> Assignment
The expected output is every line of the data exactly as shown, minus the images.

Records drawn from a dataset

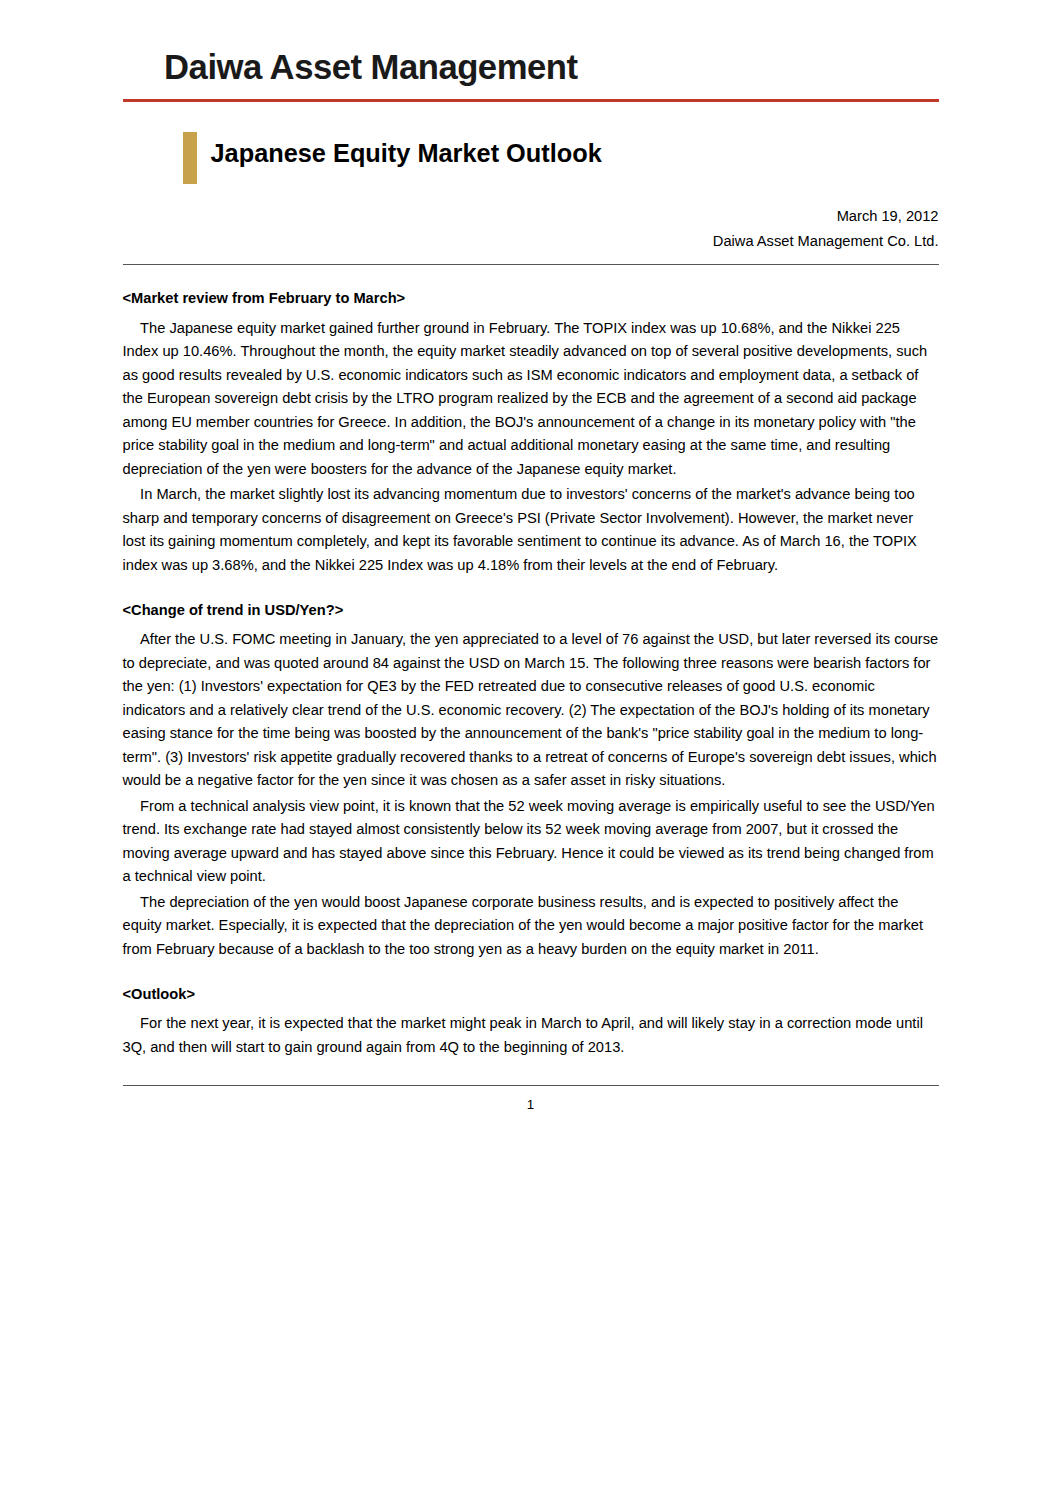Daiwa Asset Management
Japanese Equity Market Outlook
March 19, 2012
Daiwa Asset Management Co. Ltd.
<Market review from February to March>
The Japanese equity market gained further ground in February. The TOPIX index was up 10.68%, and the Nikkei 225 Index up 10.46%. Throughout the month, the equity market steadily advanced on top of several positive developments, such as good results revealed by U.S. economic indicators such as ISM economic indicators and employment data, a setback of the European sovereign debt crisis by the LTRO program realized by the ECB and the agreement of a second aid package among EU member countries for Greece. In addition, the BOJ's announcement of a change in its monetary policy with "the price stability goal in the medium and long-term" and actual additional monetary easing at the same time, and resulting depreciation of the yen were boosters for the advance of the Japanese equity market.
In March, the market slightly lost its advancing momentum due to investors' concerns of the market's advance being too sharp and temporary concerns of disagreement on Greece's PSI (Private Sector Involvement). However, the market never lost its gaining momentum completely, and kept its favorable sentiment to continue its advance. As of March 16, the TOPIX index was up 3.68%, and the Nikkei 225 Index was up 4.18% from their levels at the end of February.
<Change of trend in USD/Yen?>
After the U.S. FOMC meeting in January, the yen appreciated to a level of 76 against the USD, but later reversed its course to depreciate, and was quoted around 84 against the USD on March 15. The following three reasons were bearish factors for the yen: (1) Investors' expectation for QE3 by the FED retreated due to consecutive releases of good U.S. economic indicators and a relatively clear trend of the U.S. economic recovery. (2) The expectation of the BOJ's holding of its monetary easing stance for the time being was boosted by the announcement of the bank's "price stability goal in the medium to long-term". (3) Investors' risk appetite gradually recovered thanks to a retreat of concerns of Europe's sovereign debt issues, which would be a negative factor for the yen since it was chosen as a safer asset in risky situations.
From a technical analysis view point, it is known that the 52 week moving average is empirically useful to see the USD/Yen trend. Its exchange rate had stayed almost consistently below its 52 week moving average from 2007, but it crossed the moving average upward and has stayed above since this February. Hence it could be viewed as its trend being changed from a technical view point.
The depreciation of the yen would boost Japanese corporate business results, and is expected to positively affect the equity market. Especially, it is expected that the depreciation of the yen would become a major positive factor for the market from February because of a backlash to the too strong yen as a heavy burden on the equity market in 2011.
<Outlook>
For the next year, it is expected that the market might peak in March to April, and will likely stay in a correction mode until 3Q, and then will start to gain ground again from 4Q to the beginning of 2013.
1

> Task output
Daiwa Asset Management
Japanese Equity Market Outlook
March 19, 2012
Daiwa Asset Management Co. Ltd.
<Market review from February to March>
The Japanese equity market gained further ground in February. The TOPIX index was up 10.68%, and the Nikkei 225 Index up 10.46%. Throughout the month, the equity market steadily advanced on top of several positive developments, such as good results revealed by U.S. economic indicators such as ISM economic indicators and employment data, a setback of the European sovereign debt crisis by the LTRO program realized by the ECB and the agreement of a second aid package among EU member countries for Greece. In addition, the BOJ's announcement of a change in its monetary policy with "the price stability goal in the medium and long-term" and actual additional monetary easing at the same time, and resulting depreciation of the yen were boosters for the advance of the Japanese equity market.
In March, the market slightly lost its advancing momentum due to investors' concerns of the market's advance being too sharp and temporary concerns of disagreement on Greece's PSI (Private Sector Involvement). However, the market never lost its gaining momentum completely, and kept its favorable sentiment to continue its advance. As of March 16, the TOPIX index was up 3.68%, and the Nikkei 225 Index was up 4.18% from their levels at the end of February.
<Change of trend in USD/Yen?>
After the U.S. FOMC meeting in January, the yen appreciated to a level of 76 against the USD, but later reversed its course to depreciate, and was quoted around 84 against the USD on March 15. The following three reasons were bearish factors for the yen: (1) Investors' expectation for QE3 by the FED retreated due to consecutive releases of good U.S. economic indicators and a relatively clear trend of the U.S. economic recovery. (2) The expectation of the BOJ's holding of its monetary easing stance for the time being was boosted by the announcement of the bank's "price stability goal in the medium to long-term". (3) Investors' risk appetite gradually recovered thanks to a retreat of concerns of Europe's sovereign debt issues, which would be a negative factor for the yen since it was chosen as a safer asset in risky situations.
From a technical analysis view point, it is known that the 52 week moving average is empirically useful to see the USD/Yen trend. Its exchange rate had stayed almost consistently below its 52 week moving average from 2007, but it crossed the moving average upward and has stayed above since this February. Hence it could be viewed as its trend being changed from a technical view point.
The depreciation of the yen would boost Japanese corporate business results, and is expected to positively affect the equity market. Especially, it is expected that the depreciation of the yen would become a major positive factor for the market from February because of a backlash to the too strong yen as a heavy burden on the equity market in 2011.
<Outlook>
For the next year, it is expected that the market might peak in March to April, and will likely stay in a correction mode until 3Q, and then will start to gain ground again from 4Q to the beginning of 2013.
1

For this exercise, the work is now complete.